**About this exercise**
Restate word for word the lines from the one containing "G04 APERTURE LIST*" through the end of the listing below, with both ends included.

**Recorded data**
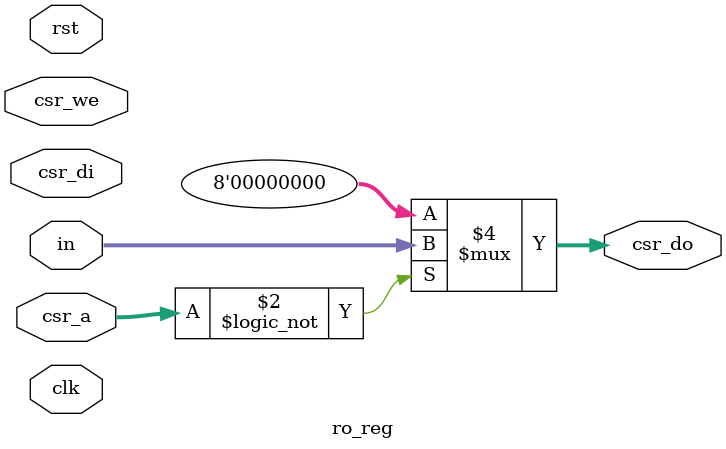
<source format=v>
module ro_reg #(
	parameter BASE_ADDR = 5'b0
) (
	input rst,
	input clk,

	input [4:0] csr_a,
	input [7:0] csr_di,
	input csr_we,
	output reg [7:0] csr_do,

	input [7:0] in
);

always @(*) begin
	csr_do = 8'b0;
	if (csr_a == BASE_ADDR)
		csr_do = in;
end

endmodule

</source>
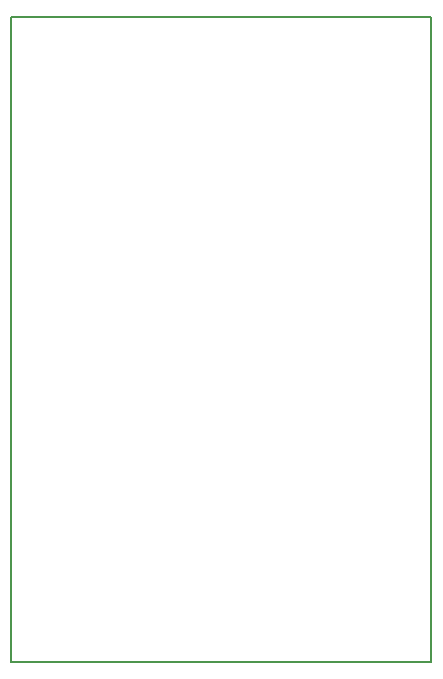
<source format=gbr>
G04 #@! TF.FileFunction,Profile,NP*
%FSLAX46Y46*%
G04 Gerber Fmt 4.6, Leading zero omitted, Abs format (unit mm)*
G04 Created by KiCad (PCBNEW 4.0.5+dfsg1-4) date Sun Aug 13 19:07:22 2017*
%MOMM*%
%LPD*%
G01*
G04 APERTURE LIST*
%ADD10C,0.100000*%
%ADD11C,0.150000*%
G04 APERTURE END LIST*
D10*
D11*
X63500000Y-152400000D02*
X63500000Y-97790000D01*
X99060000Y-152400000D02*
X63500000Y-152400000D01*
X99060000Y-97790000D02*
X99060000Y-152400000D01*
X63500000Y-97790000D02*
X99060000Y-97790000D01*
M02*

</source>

**Result**
G04 APERTURE LIST*
%ADD10C,0.100000*%
%ADD11C,0.150000*%
G04 APERTURE END LIST*
D10*
D11*
X63500000Y-152400000D02*
X63500000Y-97790000D01*
X99060000Y-152400000D02*
X63500000Y-152400000D01*
X99060000Y-97790000D02*
X99060000Y-152400000D01*
X63500000Y-97790000D02*
X99060000Y-97790000D01*
M02*

</source>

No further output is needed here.